Last week we talked about how the best companies are Learning by listening to their end users.
This week we are exploring how, having Listened and Learned, how best to Respond to those you have asked based on what they have told you.
Structuring the Response
First, responding effectively needs to be structured, with priority given to the issues that are having the biggest impact (and not just those who scream the loudest).
Businesses should be looking to prevent issues before they snowball and resolve them to help the end users be productive.
For more advanced user-centric IT departments, installing an Experience focused team, led by someone in an executive role, is of benefit. For example some mature companies are already creating roles for a “Chief Experience Officer” focusing on external and/or internal customers.
By incorporating key techniques and making it a shared service with IT, the company can work in a strategic way, creating a business aligned roadmap, thereby enabling measurable wins and delivering value and trust.
Prioritising the Response
In conversation with many IT managers over the years we have seen that the best way to prioritise the IT strategy is to carry out an IT focused “Pulse Check”. This means asking a large proportion of end users on a regular basis “how are we doing in terms of IT?”
The key is to analyse those results quickly, returning to the end users with the results and insights and then ask them to rank the priorities. i.e. “This is what we heard, and based on that feedback this is what we think the priorities are, but could you let us know how you would rank them”?
This way you close the loop, and can use this process to drive roadmaps in an iterative fashion.
IT needs to be in the role of advisor or offer guidance instead of already coming to the table with a solution in place.
It is critically important that your IT team can break down exactly what problem your end users are trying to solve before you start discussing the technical solution.

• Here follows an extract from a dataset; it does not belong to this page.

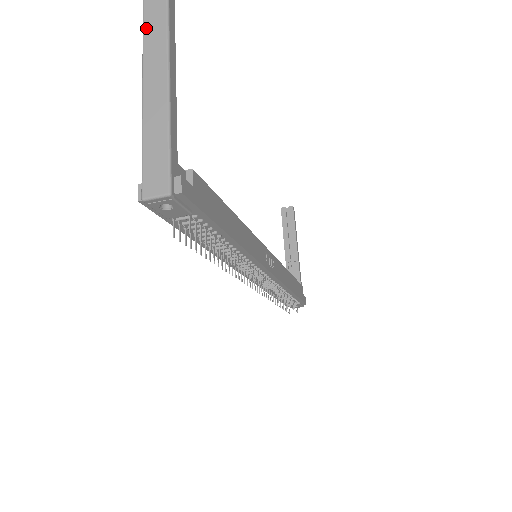
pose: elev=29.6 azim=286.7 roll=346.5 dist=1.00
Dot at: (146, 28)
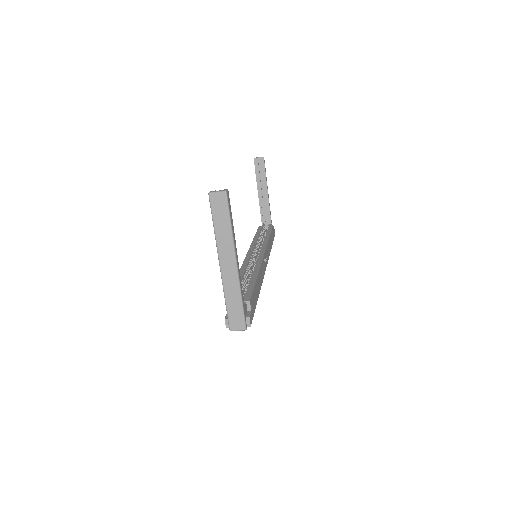
Dot at: (216, 224)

IT teams need to go through this process to really establish what is needed. For example, to paraphrase one of our customers, an end user might think they need a Ferrari but in fact they need a sedan or a motorcycle to solve their problem or challenge.
Although initially when you take this approach of breaking down the problem before providing a solution they may feel that the IT Team isn’t providing value, if you take them through the actual process they will start to learn and understand that you are truly providing value and gain trust.